About half of the new students in Coursera's degree programs in 2020 had already been registered on the platform. That could lower the company's marketing costs and allow it to offer lower-priced online degrees, said Phil Hill, a partner at the ed tech consulting firm MindWires. "If that can really prove to be sustainable, that's going to have a big impact on the (online program management) market," he added.
During the early months of the pandemic, the company temporarily made Coursera for Campus free. It now offers a few plans with some free options.
A Coursera spokesperson told Higher Ed Dive late last year the company is focused on investing in this service and is using the $130 million it raised last year to grow its content catalog and expand internationally.
More than 130 colleges are paying customers of Coursera for Campus, according to its SEC filing. Overall, revenue from colleges, businesses and government agencies brought in $71 million for the company in 2020, a 47% increase from the year before.
The momentum is likely a big part of the reason Coursera is going public now, Hill said.

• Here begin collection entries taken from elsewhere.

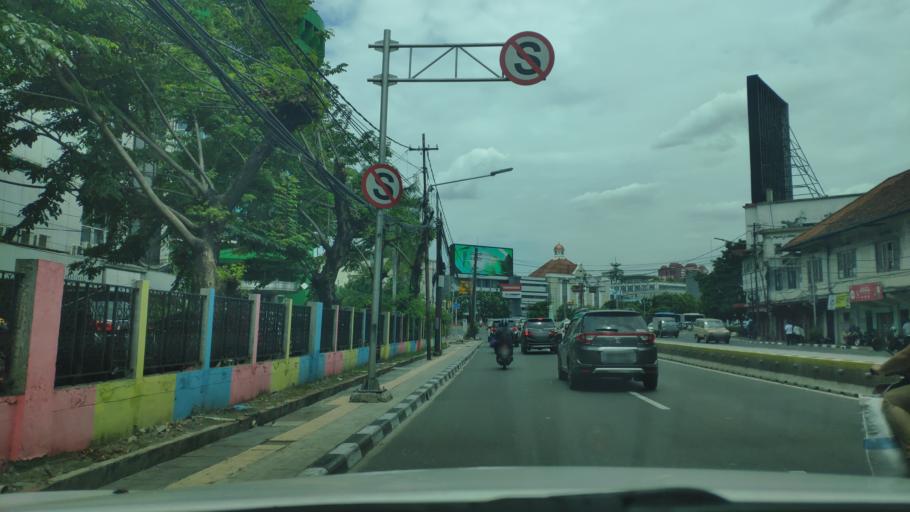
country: ID
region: Jakarta Raya
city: Jakarta
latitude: -6.1684
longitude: 106.8200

Still, the company faces headwinds. Though its revenue grew by more than half to $294 million last year, its net loss increased 43% to nearly $67 million. Coursera noted in its SEC filing that it has incurred significant net losses since its start and doesn't expect to be profitable "for the foreseeable future" as it expands its platform and improves its technology.
It's also unclear if colleges and students will disfavor online learning once more face-to-face options become available. "[W]e cannot predict whether these trends will continue if and when the pandemic begins to subside, restrictions ease, and the risk and barriers associated with in-person learning and training decrease," the company wrote.